Comment 17 Behdad Esfahbod 2005-11-03 21:19:02 UTC
All Matthias's concerns in comment 15 are resolved now.  We just need to
short-circuit all-ltr case.  Doing now.
Comment 18 Behdad Esfahbod 2005-11-03 22:53:49 UTC
Created attachment 54297 [details] [review]
mini-fribidi shortcircuit patch

Attaching a patch for mini-fribidi to simply return a zero-filled
embedding_levels array if all chars are left-to-right.	Shows some improvement
for ltr locales.
Comment 19 Matthias Clasen 2005-11-04 18:05:04 UTC
how about the case of all rtl ? 

also, looking at the pango side, all we ever seem to use from the embedding levels 
is the information where the embedding level changes occur.
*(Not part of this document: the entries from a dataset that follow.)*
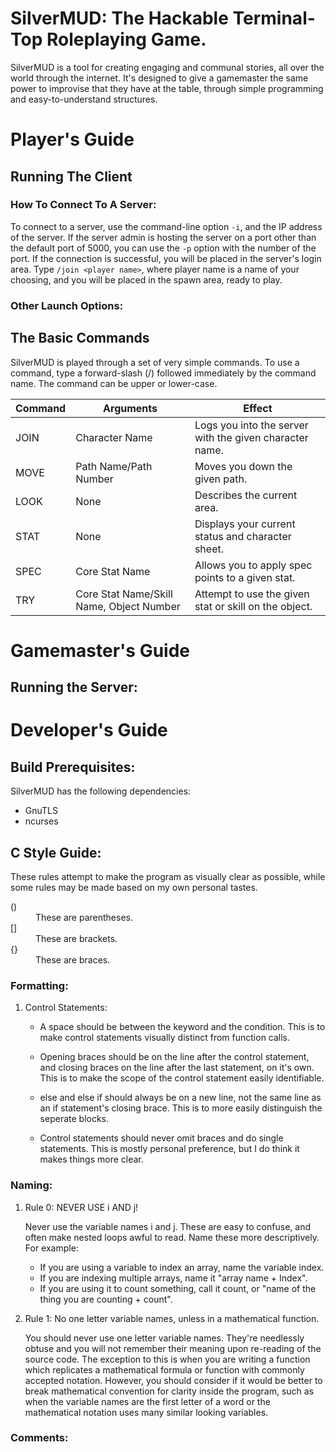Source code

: #+LATEX_HEADER: \RequirePackage[left=0.3in,top=0.3in,right=0.3in,bottom=0.3in, a4paper]{geometry}
* SilverMUD: The Hackable Terminal-Top Roleplaying Game.
SilverMUD is a tool for creating engaging and communal stories, all over the
world through the internet. It's designed to give a gamemaster the same power
to improvise that they have at the table, through simple programming and
easy-to-understand structures.

* Player's Guide
** Running The Client
*** How To Connect To A Server:
To connect to a server, use the command-line option =-i=, and the IP address of
the server. If the server admin is hosting the server on a port other than the
default port of 5000, you can use the =-p= option with the number of the port. If
the connection is successful, you will be placed in the server's login
area. Type =/join <player name>=, where player name is a name of your choosing,
and you will be placed in the spawn area, ready to play.

*** Other Launch Options:

** The Basic Commands
SilverMUD is played through a set of very simple commands. To use a command,
type a forward-slash (/) followed immediately by the command name. The command
can be upper or lower-case.

| Command | Arguments                                | Effect                                                  |
|---------+------------------------------------------+---------------------------------------------------------|
| JOIN    | Character Name                           | Logs you into the server with the given character name. |
| MOVE    | Path Name/Path Number                    | Moves you down the given path.                          |
| LOOK    | None                                     | Describes the current area.                             |
| STAT    | None                                     | Displays your current status and character sheet.       |
| SPEC    | Core Stat Name                           | Allows you to apply spec points to a given stat.        |
| TRY     | Core Stat Name/Skill Name, Object Number | Attempt to use the given stat or skill on the object.   |

* Gamemaster's Guide
** Running the Server:

* Developer's Guide
** Build Prerequisites:
SilverMUD has the following dependencies:
- GnuTLS
- ncurses

** C Style Guide:
These rules attempt to make the program as visually clear as possible, while
some rules may be made based on my own personal tastes.

- () :: These are parentheses.
- [] :: These are brackets.
- {} :: These are braces.
*** Formatting:
**** Control Statements:
- A space should be between the keyword and the condition. This is to make
  control statements visually distinct from function calls.
  
- Opening braces should be on the line after the control statement, and closing
  braces on the line after the last statement, on it's own. This is to make the
  scope of the control statement easily identifiable.
  
- else and else if should always be on a new line, not the same line as an if
  statement's closing brace. This is to more easily distinguish the seperate
  blocks. 
  
- Control statements should never omit braces and do single statements. This is
  mostly personal preference, but I do think it makes things more clear.

*** Naming:
**** Rule 0: NEVER USE i AND j!
Never use the variable names i and j. These are easy to confuse, and often make
nested loops awful to read. Name these more descriptively.
For example:
- If you are using a variable to index an array, name the variable index.
- If you are indexing multiple arrays, name it "array name + Index".
- If you are using it to count something, call it count, or "name of the
  thing you are counting + count".

**** Rule 1: No one letter variable names, unless in a mathematical function.
You should never use one letter variable names. They're needlessly obtuse and
you will not remember their meaning upon re-reading of the source code. The
exception to this is when you are writing a function which replicates a
mathematical formula or function with commonly accepted notation. However, you
should consider if it would be better to break mathematical convention for
clarity inside the program, such as when the variable names are the first letter
of a word or the mathematical notation uses many similar looking variables.

*** Comments:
Maybe we can save
something by only computing that information ?
Comment 20 Behdad Esfahbod 2005-11-04 20:11:43 UTC
all rtl very very rare: space is not rtl.  Not worth it.

We can export the internal FriBidi TypeLink thing which contains run-length
encoded information including the embedding levels.  Then Pango can ask fribidi
to free it after it's done with the data, which is used (only) during
itemization.  I may work on that, but not quite right now.  We can apply the
patch for now I guess.
Comment 21 Behdad Esfahbod 2005-11-09 00:27:03 UTC
Created attachment 54511 [details] [review]
new patch for both ltr and rtl

Ok, attaching a solid patch for both ltr and rtl.
Will apply after review (Matthias?)

Remains to get rid of the embedding_levels all together, and use a
run-length-encoded structure.
Comment 22 Behdad Esfahbod 2005-11-10 00:36:34 UTC
Patch committed.

I'm working on exposing mini-fribidi run-list to pango directly, so we don't
have to populate the embeddings_list array.
Comment 23 Behdad Esfahbod 2005-11-22 10:57:20 UTC
I decided that at this stage it's probably not worth it to blur the line between
pango and mini-fribidi by exposing the run list to pango.  Feel free to reopen
if you want to submit a patch.